Ethnography

Ethnography is a scientific research strategy often used in the field of social sciences, particularly in anthropology and in some branches of sociology, also known as part of historical science that studies people, ethnic groups and other ethnic formations, their ethnogenesis, composition, resettlement, social welfare characteristics, as well as their material and spiritual culture. It is often employed for gathering empirical data on human societies and cultures. Data collection is often done through participant observation, interviews, questionnaires, etc. Ethnography aims to describe the nature of those who are studied (i.e. to describe a people, an ethnos) through writing. In the biological sciences, this type of study might be called a “field study” or a “case report,” both of which are used as common synonyms for “ethnography”.

Beginning in the 1960s and 70s, ethnographic research methods began to be widely employed by communication scholars. Studies such as Gerry Philipsen’s analysis of cultural communication strategies in a blue-collar, working class neighborhood on the south side of Chicago, Speaking ‘Like a Man’ in Teamsterville, paved the way for the expansion of ethnographic research in the study of communication.
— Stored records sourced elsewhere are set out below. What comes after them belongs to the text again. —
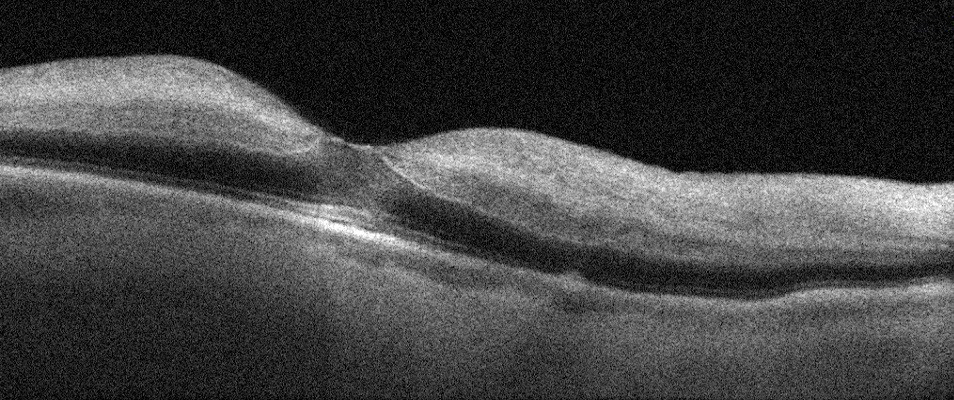

OCT B-scan. Finding: RAO.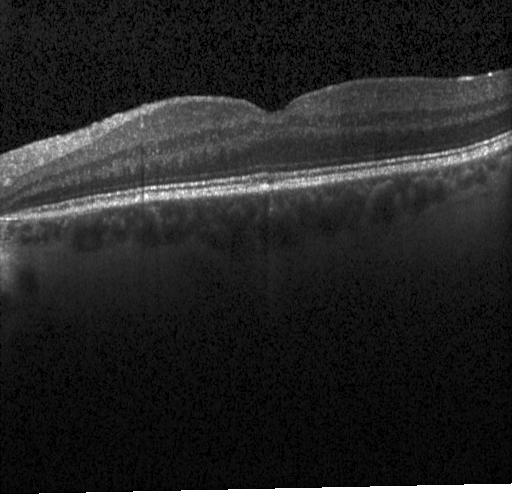

The scan shows no choroidal neovascularization, no diabetic macular edema, and no drusen.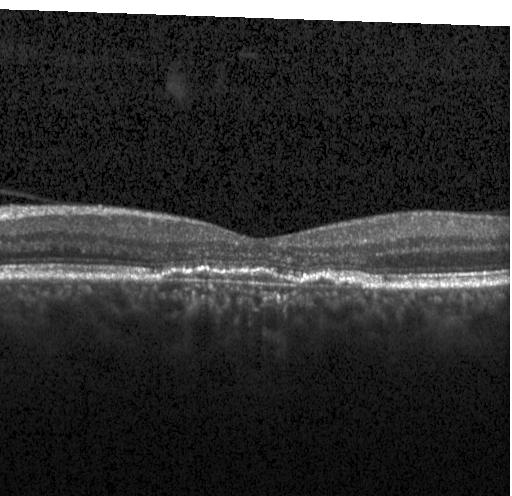

Retinal OCT B-scan. A choroidal neovascular membrane.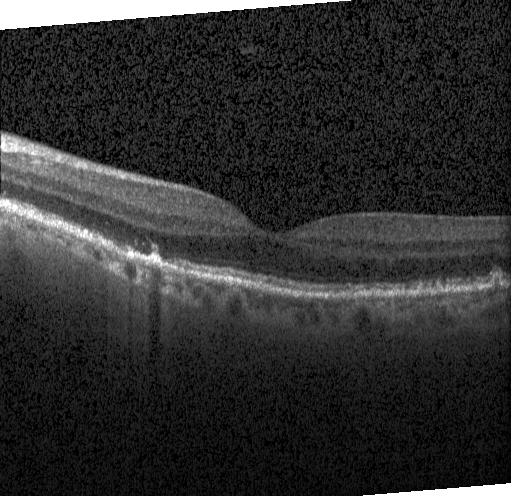
Macular OCT: drusen.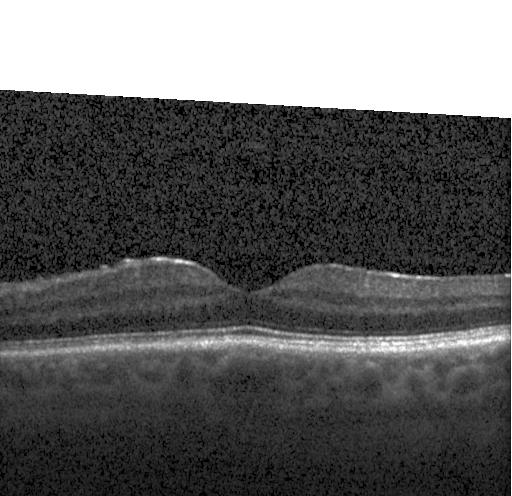 Optical coherence tomography scan. OCT finding: no CNV, DME, or drusen.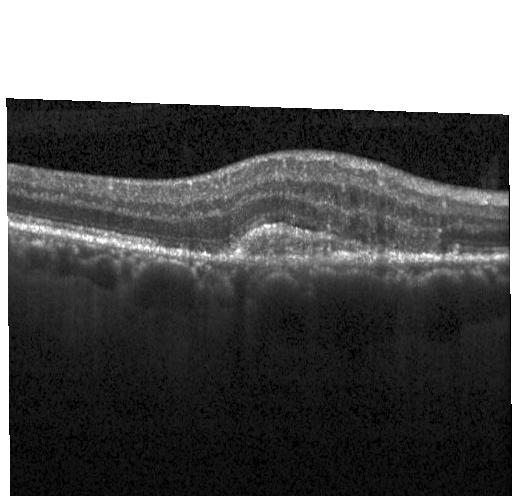 SD-OCT. Retinal OCT B-scan
Impression: a choroidal neovascular membrane.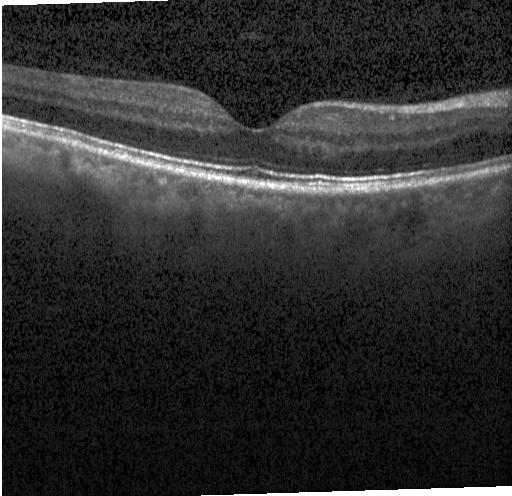
Spectral-domain optical coherence tomography, retinal OCT cross-section, Heidelberg Spectralis OCT system.
Impression: neither choroidal neovascularization, diabetic macular edema, nor drusen.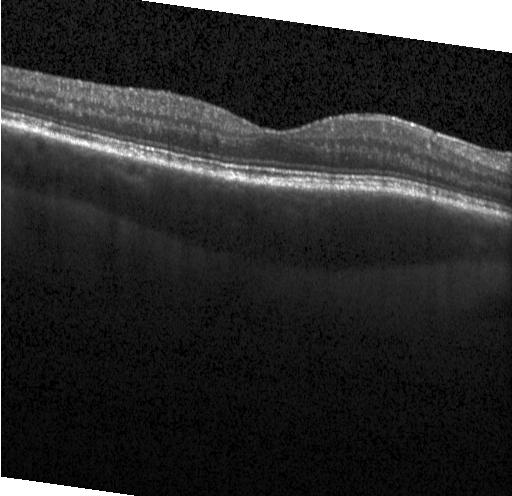
Finding: neither choroidal neovascularization, diabetic macular edema, nor drusen.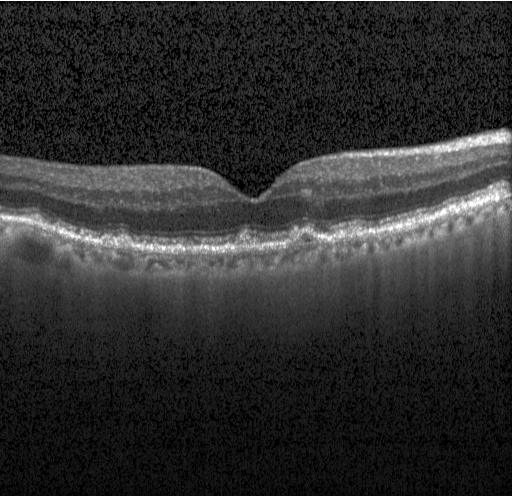
Centered on the fovea; OCT B-scan
Impression: drusen.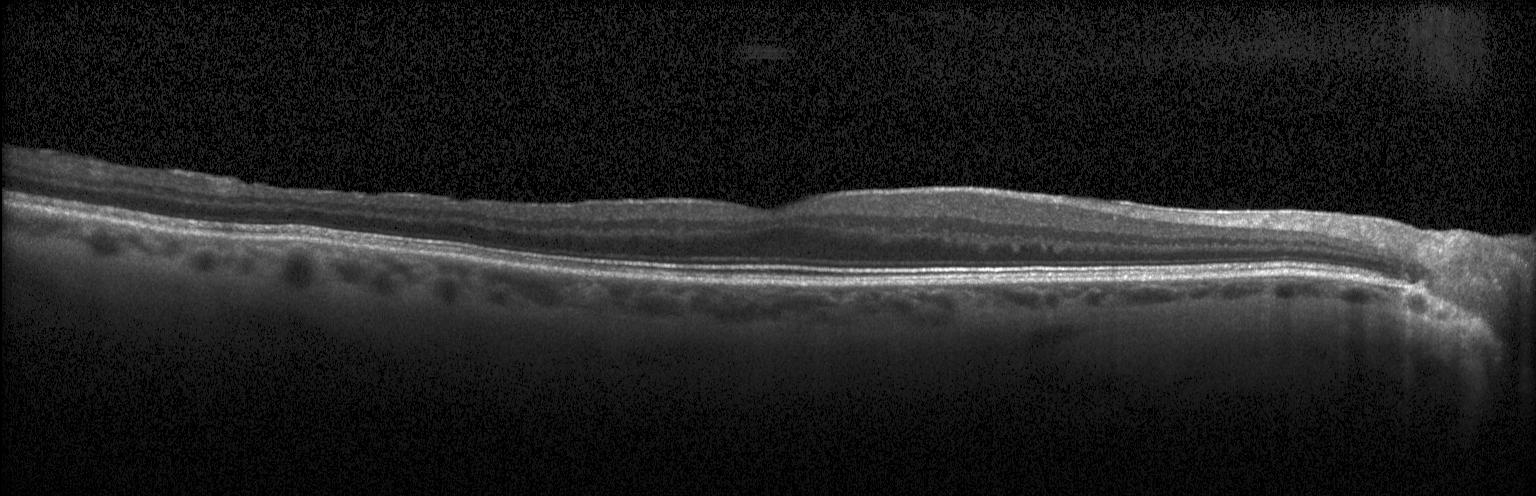
Centered on the fovea · optical coherence tomography scan
This B-scan demonstrates no CNV, no DME, and no drusen.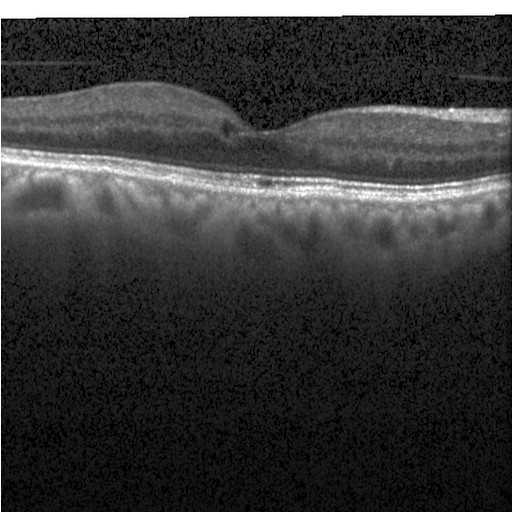
Centered on the fovea. Acquired on a Heidelberg Spectralis. Spectral-domain optical coherence tomography. Retinal OCT cross-section. Diagnosis: diabetic macular edema.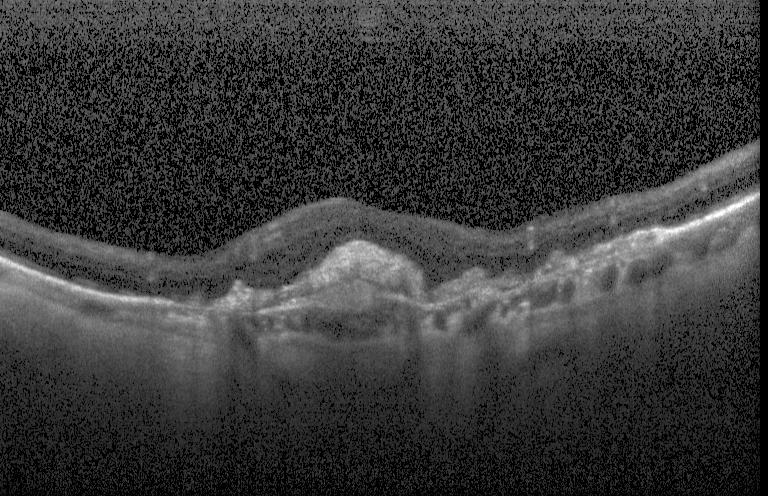 Optical coherence tomography scan
Macular OCT: choroidal neovascularization (CNV).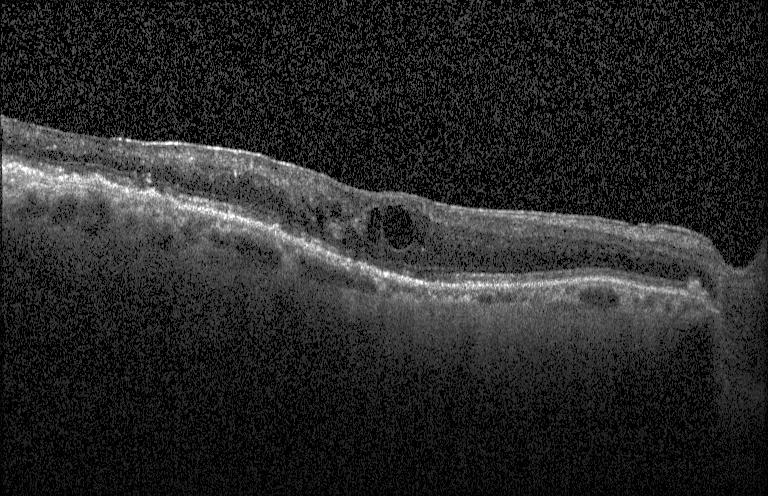

Diagnosis: a choroidal neovascular membrane.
Scholars of communication studies use ethnographic research methods to analyze communication behaviors, seeking to answer the “why” and “how come” questions of human communication. Often this type of research results in a case study or field study such as an analysis of speech patterns at a protest rally or the way firemen communicate during “down time” at a fire station. Like anthropology scholars, communication scholars often immerse themselves, participate in and/or directly observe the particular wikt:social group being studied.